Grants for community: Supporting our kids through COVID
Thursday 18 March 2021
To support Aboriginal community-controlled organisations during the COVID-19 pandemic, AbSec put together the Aboriginal Child and Family Sector Combined Community Response Grants program. With the help of our philanthropic partners, the Australian Communities Foundation and CAGES Foundation, we were able to financially support several organisations working across various programs to provide the assistance that families required through such a tough period.
Kulai Preschool is an Aboriginal-run community preschool in Coffs Harbour. It has been educating and caring for Aboriginal children since 1962 and places culture at the forefront, creating a nurturing environment for kids to thrive.
Meaning echidna, Kulai takes a holistic approach to education and nurturing. The building they are based in prioritises Aboriginal values and culture, creating a generous echidna-shaped space to give a strong sense of shelter and security.
The community is also heavily involved in the early development of children, and local Elders often share stories and knowledge. All of this helps kids take pride in their community and culture, and this is reinforced by using the local Gumbaynggirr language to teach song and greetings and help develop a sense of identity.
After the grants program opened in April last year, Kulai saw it as an opportunity to better support Aboriginal children and families in their community during what was a tough time for many.
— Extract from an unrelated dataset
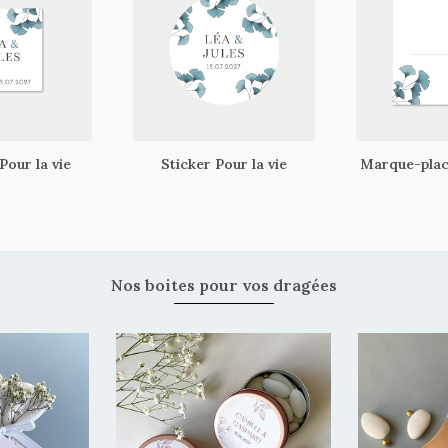
Pour la vie
Sticker Pour la vie
Marque-place
Nos boites pour vos dragées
Their grant application focused on targeted early intervention support for families. This included help with early childhood education, community engagement and also general wellbeing support.
After succeeding with the grant application, Kulai got to work to combat these challenges. They started putting together and delivering wellbeing packages for families that were feeling isolated. For children that were disconnected from their regular education, culturally appropriate learning activities were packaged together and distributed. Many other resources were made available to kids in language to help keep them engaged in their culture and identity over this period and support cultural learning.
Of course, doing all of this was not easy for a small organisation like Kulai. During this period, they also had to purchase personal protective equipment for staff to ensure their safety and the safety of the families they were helping. An effort was also made to update some of their digital and IT infrastructure in the office, helping them adapt to the “new normal”.
All of this work not only helped support Aboriginal children and families through the crisis, but it also helped Kulai to adjust and evolve, to be an organisation that can better serve the community through self-determination.
The impact of the grant and all the work it supported become clear through the positive feedback from families in the community. Many families were extremely appreciative to be receiving this assistance and reached out afterwards for similar resources. These kinds of programs make a huge difference for families that do not have the same access to resources, especially during a period like this.
Kulai Director Julie Carey said, “We want to send a really big thank you for the grant. We are extremely grateful for the support during such a traumatic time for vulnerable families and children. Being able to support them has been wonderful and helped build on the strong connection we have, making families feel more secure. All the families and staff involved were extremely grateful.”